Note that I prefer this term to information catalogues, which has other connotations; and despite some sources erroneously referring to database catalogues as data catalogues.

The problem is that these catalogues are proliferating. There are pure-play vendors such as Alation and Waterline; there are data lake management suppliers such as Podium Data, Zaloni and Unifi; there is Cambridge Semantics with its Anzo smart data lake (more of which in a forthcoming article); there are all the purveyors of data governance solutions and, last but not least, pretty much every company in the BI and analytics space.

In theory, one would like a single data catalogue that spanned the entire enterprise and was used by all relevant products and tools. Unfortunately, history tells us that this is not going to happen, and organisations will inevitably end up with multiple data catalogues. Rather than wait for these silos to be put in place it would be sensible to put in place a strategy to overcome this problem before it becomes a major issue.

So, how would you approach this? Do you want a catalogue of catalogues? Do you want master data catalogue management? I don’t think so. I think a better approach will be to use a knowledge graph.

Knowledge graphs are graphical representations of the relationships between things. For example, Thomson Reuters is providing a financial knowledge graph for its clients that allows you to explore which companies own which subsidiaries, which organisations share which non-executive directors and so on and so forth. There are lots of other potential use cases: understanding supply chains, for instance. In general, knowledge graphs apply wherever you have complex non-hierarchical relationships.

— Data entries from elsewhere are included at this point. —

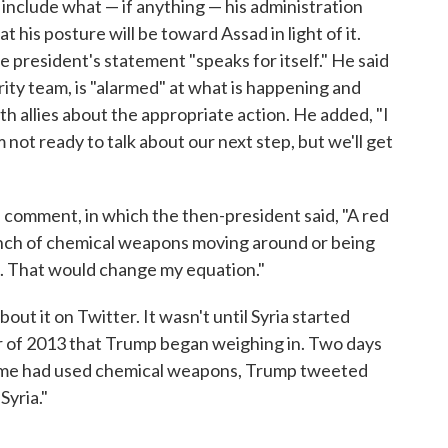
include what — if anything — his administration
 his posture will be toward Assad in light of it.
e president's statement "speaks for itself." He said
rity team, is "alarmed" at what is happening and
ith allies about the appropriate action. He added, "I
'm not ready to talk about our next step, but we'll get
 comment, in which the then-president said, "A red
bunch of chemical weapons moving around or being
s. That would change my equation."
out it on Twitter. It wasn't until Syria started
r of 2013 that Trump began weighing in. Two days
ime had used chemical weapons, Trump tweeted
Syria."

In the world of big data and IT I think the use of knowledge graphs as a meta-layer that spans data catalogues, has a lot of potential. Cambridge Semantics actually does this within its Anzo product, supporting the concept of sub-catalogues. For example, you might want a catalogue specifically for analytic models where you want to know which models are deployed, in which applications, who is the model owner, who uses the model and so on.

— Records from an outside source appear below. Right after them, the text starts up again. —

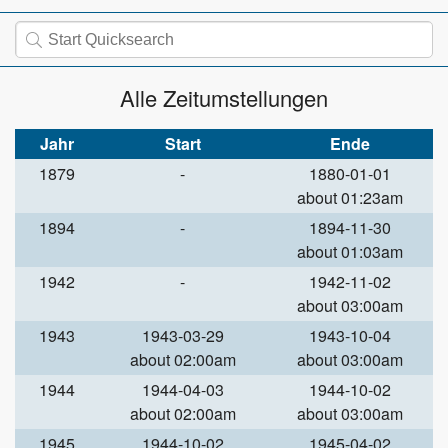
Alle Zeitumstellungen
Jahr
Start
Ende
1879
-
1880-01-01
about 01:23am
1894
-
1894-11-30
about 01:03am
1942
-
1942-11-02
about 03:00am
1943
1943-03-29
1943-10-04
about 02:00am
about 03:00am
1944
1944-04-03
1944-10-02
about 02:00am
about 03:00am
1945
1944-10-02
1945-04-02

I think this idea has wider applicability and knowledge graphs generally can be deployed to resolve the impending catalogue proliferation issue. In this context it is worth commenting that a number of the catalogue vendors offer knowledge graph capability: for example, both IBM and Informatica do so. In theory, these might be independent of the data catalogue(s) in use but in practice they are unlikely to be perceived as such, so there is scope for truly agnostic solutions. Franz, with its AllegroGraph database, is focusing particularly on supporting knowledge graphs (in general, not just for the cataloguing use case) and, if I am right in thinking that this is best way forward, then no doubt other graph database providers will start focusing on this issue.